Reform...

Abone Ol

“Normal”leşmeye ihtiyacımız var. Bu “Yeni Normal” ya da “Yeni Türkiye” ifadeleri ile gelen deneyimler, pek tartışmalı… 

Demokrasi adına seçim sonrasında yaşadıklarımız mesela… Ya da açıklanan “Yeni Ekonomik Reform Paketi” mesela… Yedi ay önce açıklanan paket ile neredeyse aynı gibiydi… Ve maalesef açıklama sonrasında dolar tekrar artmaya başladı… Demek ki ters bir durum var!..
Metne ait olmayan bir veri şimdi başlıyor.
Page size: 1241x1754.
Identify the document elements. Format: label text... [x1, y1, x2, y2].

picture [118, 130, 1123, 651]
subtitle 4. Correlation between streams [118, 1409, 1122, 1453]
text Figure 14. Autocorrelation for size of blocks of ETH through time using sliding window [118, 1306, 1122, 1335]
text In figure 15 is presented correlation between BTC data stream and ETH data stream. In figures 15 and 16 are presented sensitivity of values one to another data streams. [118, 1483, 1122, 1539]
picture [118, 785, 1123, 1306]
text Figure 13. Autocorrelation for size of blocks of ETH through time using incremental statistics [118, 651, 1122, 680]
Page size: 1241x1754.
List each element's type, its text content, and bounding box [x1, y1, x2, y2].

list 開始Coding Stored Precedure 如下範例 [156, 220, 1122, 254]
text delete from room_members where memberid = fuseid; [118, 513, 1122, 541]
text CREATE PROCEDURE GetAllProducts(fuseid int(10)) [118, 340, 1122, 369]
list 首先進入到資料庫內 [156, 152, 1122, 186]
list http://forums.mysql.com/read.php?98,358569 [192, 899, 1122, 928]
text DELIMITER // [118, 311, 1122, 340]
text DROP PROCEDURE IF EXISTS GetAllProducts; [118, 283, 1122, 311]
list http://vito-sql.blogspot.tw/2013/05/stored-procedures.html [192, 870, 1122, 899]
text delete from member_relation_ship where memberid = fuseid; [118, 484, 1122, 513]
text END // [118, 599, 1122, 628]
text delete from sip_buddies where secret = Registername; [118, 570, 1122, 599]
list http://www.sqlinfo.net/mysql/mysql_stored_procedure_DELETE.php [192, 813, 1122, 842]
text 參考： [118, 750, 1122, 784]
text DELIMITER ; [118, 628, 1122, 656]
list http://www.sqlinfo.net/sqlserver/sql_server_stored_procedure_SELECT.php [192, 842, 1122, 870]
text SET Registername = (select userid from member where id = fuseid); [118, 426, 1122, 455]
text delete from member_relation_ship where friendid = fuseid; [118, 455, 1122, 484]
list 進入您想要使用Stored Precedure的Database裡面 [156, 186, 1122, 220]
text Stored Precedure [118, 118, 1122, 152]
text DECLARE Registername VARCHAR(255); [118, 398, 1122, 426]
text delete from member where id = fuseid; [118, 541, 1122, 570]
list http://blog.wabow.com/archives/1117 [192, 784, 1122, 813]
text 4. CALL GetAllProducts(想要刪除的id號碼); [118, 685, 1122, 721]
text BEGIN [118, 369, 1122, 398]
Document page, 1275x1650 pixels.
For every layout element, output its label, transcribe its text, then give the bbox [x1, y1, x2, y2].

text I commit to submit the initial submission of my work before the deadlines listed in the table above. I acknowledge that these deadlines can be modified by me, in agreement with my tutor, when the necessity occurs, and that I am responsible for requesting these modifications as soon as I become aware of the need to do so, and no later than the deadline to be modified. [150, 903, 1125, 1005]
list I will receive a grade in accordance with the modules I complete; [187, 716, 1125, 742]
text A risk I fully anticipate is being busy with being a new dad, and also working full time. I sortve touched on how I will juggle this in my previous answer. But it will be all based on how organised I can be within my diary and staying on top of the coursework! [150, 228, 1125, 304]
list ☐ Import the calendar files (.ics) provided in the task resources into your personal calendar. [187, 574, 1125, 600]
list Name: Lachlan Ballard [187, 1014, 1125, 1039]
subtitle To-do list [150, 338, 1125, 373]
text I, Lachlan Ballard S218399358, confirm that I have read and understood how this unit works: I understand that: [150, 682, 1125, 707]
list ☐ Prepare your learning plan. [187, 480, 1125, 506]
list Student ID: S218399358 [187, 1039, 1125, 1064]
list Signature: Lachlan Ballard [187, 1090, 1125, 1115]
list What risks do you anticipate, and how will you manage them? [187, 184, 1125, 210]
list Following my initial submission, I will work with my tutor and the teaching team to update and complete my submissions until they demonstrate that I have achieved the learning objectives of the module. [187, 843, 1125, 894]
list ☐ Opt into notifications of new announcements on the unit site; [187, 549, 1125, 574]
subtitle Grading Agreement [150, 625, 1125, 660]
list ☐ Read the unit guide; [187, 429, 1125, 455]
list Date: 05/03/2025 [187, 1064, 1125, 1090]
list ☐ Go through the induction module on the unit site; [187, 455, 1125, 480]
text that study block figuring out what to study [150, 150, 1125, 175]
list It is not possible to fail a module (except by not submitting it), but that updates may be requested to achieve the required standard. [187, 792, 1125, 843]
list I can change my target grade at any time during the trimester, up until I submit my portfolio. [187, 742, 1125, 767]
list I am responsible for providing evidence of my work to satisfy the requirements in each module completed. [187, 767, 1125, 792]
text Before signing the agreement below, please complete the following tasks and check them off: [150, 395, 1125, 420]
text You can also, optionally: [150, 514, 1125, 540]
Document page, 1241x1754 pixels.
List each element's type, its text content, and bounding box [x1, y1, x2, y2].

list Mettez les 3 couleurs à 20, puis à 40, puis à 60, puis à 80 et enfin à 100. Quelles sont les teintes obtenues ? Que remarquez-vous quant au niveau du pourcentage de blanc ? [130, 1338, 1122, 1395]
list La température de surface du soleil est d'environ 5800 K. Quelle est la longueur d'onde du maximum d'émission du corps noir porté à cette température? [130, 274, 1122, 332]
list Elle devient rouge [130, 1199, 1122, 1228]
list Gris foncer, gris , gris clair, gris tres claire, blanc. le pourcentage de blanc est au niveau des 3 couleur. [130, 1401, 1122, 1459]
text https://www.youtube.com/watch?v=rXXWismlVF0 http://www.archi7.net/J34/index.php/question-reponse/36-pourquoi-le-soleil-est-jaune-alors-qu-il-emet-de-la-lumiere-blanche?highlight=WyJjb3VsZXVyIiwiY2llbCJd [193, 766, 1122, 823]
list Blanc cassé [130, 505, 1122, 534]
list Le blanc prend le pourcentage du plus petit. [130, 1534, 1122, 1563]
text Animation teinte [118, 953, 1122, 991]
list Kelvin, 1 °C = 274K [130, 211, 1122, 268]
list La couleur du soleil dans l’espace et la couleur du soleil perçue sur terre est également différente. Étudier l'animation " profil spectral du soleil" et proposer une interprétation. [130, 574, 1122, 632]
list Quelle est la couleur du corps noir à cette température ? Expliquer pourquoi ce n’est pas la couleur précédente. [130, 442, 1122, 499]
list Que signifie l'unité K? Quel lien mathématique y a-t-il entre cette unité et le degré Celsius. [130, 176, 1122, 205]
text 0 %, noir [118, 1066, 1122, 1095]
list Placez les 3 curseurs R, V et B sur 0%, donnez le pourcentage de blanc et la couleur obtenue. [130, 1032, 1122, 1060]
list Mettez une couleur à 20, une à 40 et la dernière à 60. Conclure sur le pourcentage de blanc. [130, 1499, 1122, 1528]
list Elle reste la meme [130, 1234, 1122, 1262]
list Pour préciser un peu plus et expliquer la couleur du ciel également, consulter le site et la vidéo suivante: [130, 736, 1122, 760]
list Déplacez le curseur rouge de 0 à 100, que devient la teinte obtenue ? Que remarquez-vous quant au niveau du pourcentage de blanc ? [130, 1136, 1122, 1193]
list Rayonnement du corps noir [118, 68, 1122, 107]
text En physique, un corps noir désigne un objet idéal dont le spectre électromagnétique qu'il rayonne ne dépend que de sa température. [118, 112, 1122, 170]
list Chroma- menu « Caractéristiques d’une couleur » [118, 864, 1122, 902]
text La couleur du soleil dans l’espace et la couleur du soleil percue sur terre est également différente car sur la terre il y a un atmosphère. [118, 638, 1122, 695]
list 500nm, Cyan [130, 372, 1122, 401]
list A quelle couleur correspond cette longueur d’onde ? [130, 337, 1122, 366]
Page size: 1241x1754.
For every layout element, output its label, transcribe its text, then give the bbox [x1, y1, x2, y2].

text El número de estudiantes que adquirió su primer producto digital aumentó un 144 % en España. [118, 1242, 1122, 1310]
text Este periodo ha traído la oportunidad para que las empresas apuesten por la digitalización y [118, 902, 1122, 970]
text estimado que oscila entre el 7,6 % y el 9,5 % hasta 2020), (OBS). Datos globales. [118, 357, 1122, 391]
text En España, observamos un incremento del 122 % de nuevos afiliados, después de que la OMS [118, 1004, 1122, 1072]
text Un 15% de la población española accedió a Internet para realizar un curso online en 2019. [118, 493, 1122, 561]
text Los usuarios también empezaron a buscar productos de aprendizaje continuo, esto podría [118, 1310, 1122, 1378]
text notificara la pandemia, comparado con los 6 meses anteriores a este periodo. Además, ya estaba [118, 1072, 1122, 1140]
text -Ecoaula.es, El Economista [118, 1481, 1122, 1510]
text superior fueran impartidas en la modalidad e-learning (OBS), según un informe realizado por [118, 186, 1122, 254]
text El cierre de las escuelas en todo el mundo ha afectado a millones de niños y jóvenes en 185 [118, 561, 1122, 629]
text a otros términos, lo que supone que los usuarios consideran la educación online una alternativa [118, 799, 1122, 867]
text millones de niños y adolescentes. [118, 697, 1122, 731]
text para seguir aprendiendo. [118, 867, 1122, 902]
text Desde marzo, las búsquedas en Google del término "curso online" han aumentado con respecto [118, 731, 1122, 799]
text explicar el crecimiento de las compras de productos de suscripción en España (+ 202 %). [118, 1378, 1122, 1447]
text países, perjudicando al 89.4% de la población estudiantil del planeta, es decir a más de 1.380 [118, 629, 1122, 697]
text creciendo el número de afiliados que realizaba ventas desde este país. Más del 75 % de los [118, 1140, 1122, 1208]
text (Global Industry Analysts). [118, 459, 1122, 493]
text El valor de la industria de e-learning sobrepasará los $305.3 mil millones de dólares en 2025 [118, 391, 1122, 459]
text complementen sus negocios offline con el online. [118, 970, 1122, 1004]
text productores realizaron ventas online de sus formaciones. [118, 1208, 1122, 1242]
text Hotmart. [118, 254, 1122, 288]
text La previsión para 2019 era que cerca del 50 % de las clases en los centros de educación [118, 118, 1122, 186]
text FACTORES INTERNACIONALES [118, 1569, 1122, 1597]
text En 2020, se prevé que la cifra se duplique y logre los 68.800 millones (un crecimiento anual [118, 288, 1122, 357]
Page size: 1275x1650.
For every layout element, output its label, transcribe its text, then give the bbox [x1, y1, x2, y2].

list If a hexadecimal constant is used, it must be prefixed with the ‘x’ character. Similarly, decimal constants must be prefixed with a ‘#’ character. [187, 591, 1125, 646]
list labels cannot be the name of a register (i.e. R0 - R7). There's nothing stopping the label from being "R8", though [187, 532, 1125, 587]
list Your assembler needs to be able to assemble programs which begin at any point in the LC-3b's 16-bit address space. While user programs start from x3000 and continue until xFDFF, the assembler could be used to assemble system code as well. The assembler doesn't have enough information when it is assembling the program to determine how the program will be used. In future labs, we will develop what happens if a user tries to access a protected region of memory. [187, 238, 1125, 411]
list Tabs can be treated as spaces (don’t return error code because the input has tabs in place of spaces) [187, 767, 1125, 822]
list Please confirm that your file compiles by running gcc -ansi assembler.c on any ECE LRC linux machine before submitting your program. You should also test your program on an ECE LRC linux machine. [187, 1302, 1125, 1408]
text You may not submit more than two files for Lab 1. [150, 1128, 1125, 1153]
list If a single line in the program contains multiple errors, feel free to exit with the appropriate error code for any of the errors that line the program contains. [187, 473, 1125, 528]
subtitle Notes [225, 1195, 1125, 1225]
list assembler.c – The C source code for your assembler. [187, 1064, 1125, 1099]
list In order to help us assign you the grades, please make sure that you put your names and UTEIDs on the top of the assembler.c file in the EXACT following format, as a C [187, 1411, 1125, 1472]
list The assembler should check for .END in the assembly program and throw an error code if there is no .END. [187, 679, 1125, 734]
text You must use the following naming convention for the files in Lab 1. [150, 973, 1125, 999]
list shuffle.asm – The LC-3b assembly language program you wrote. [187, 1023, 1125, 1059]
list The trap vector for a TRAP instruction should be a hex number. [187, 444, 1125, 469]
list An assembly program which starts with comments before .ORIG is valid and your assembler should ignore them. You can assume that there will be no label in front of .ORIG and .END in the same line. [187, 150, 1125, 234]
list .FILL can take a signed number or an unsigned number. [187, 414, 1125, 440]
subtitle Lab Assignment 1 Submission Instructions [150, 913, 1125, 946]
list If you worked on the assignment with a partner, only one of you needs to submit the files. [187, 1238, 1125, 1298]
Demek ki her “yeni” olan daha şık, güzel, bedene uygun anlamı taşımıyor. Hediye edilmiş bir kıyafette, yenidir ama şık ve kullanılabilir olmayabilir…

Açıkcası halk günlerdir bu reform paketini bekliyordu. Seçimin de bittiği bir dönemde ekonomiye artık daha fazla zaman ayrılacak ve devrim niteliğinde işlemler ile işsizlik, TL’nin değersizleşmesi gibi konuların üstesinden gelebilecektik. 

Tıpkı, doğum gününde bir kenarda duran hediye paketlerini açmaya sabırsızlanan çocuklar gibiydik… Heyecanla paketi açmayı bekliyorduk. En sonunda açtık ama beklediğimiz gibi olmadı… 

Öncelikle anladık ki! 2019 yılı bankaları kurtarma yılı olacak… Sermayelerinin artırılması için çalışılacak. Kamu ve özel bankalara verilecek borçlanma senetleri ile bozulan bilançoların toparlanması hedeflenecek. Öte yandan temettülerde dağıtılmayacak ve batık krediler için fon oluşturulacak… Ödenmeyen riskli krediler bu fona aktarılacak ve yüksek getiri taahhüt edilerek yabancılara satılmaya çalışılacak. Böylece bankaların sırtındaki batık krediler devletin sırtına binecek. 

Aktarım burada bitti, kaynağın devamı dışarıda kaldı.